Oral sex involves using the mouth to stimulate the genitals or genital area of a sex partner. Types of oral sex include the penis (fellatio), vagina (cunnilingus), and anus (anilingus).

Oral sex is commonly practiced by sexually active adults. More than 85% of sexually active adults aged 18-44 years reported having oral sex at least once with a partner of the opposite sex. A separate survey conducted during 2011 to 2015 found that 41% of teenagers aged 15-19 years reported having oral sex with a partner of the opposite sex.

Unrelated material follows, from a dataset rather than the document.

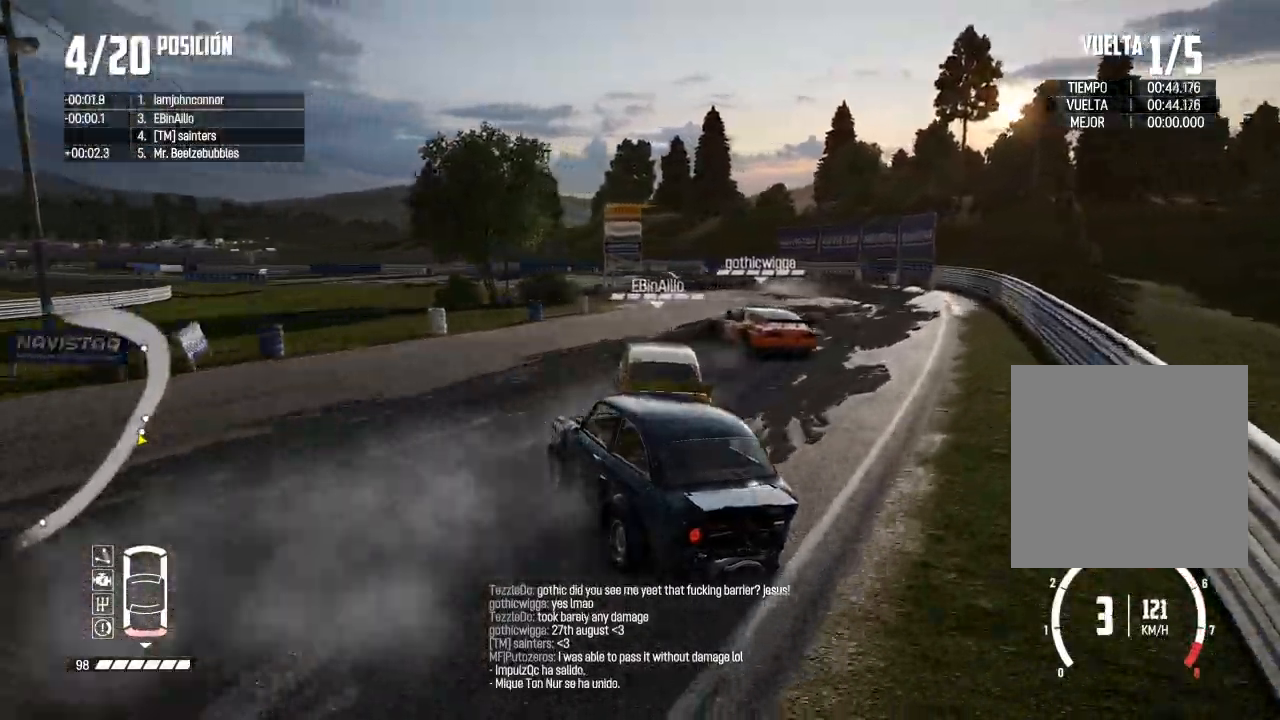
{"buttons": ["R2"], "left_stick": "center", "right_stick": "center", "events": [[134, "left_stick", "center"], [334, "X", "up"]]}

Can STDs Spread During Oral Sex?

  

Yes.

 

Many STDs and other infections are spread through oral sex. Anyone exposed to an infected partner can get an STD in the mouth, throat, genitals, or rectum. The risk of getting an STD or spreading an STD to others through oral sex depends on several things, including the particular STD, type of sex, and number of sex acts performed.

In general:

  • It is possible to get some STDs in the mouth or throat after giving oral sex to a partner who has a genital or anal/rectal STD.

  • It is possible to get certain STDs on the genitals and genital areas after receiving oral sex from a partner with a mouth or throat infection.

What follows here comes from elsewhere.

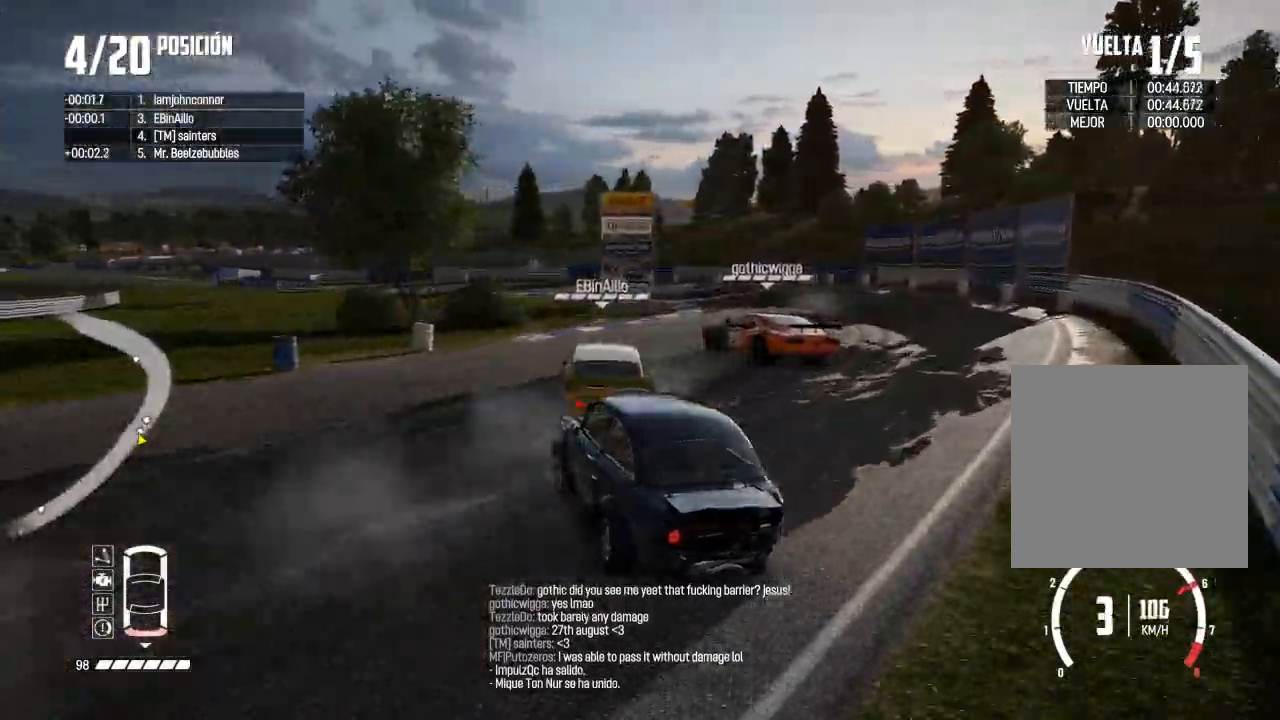
{"buttons": ["R2"], "left_stick": "right", "right_stick": "center", "events": [[100, "L2", "down"], [100, "X", "down"], [183, "left_stick", "right"], [317, "L2", "up"], [333, "left_stick", "center"], [383, "X", "up"], [467, "left_stick", "right"]]}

  • It is possible to have an STD in more than one area at the same time. For example, you can have an STD in the throat and the genitals.

    Which STDs Can Be Passed On from Oral Sex?

  • Several STDs (i.e., syphilis, gonorrhea, and intestinal infections) that are transmitted by oral sex can spread in the body.

  • Oral sex involving the anus (or anilingus) can transmit hepatitis A and B. It also can transmit intestinal parasites like Giardia and bacteria like E.coli and Shigella.

  • If you have an STD, you might not know it because many STDs are symptomless. It is possible to spread STDs even when you don’t have any signs or symptoms.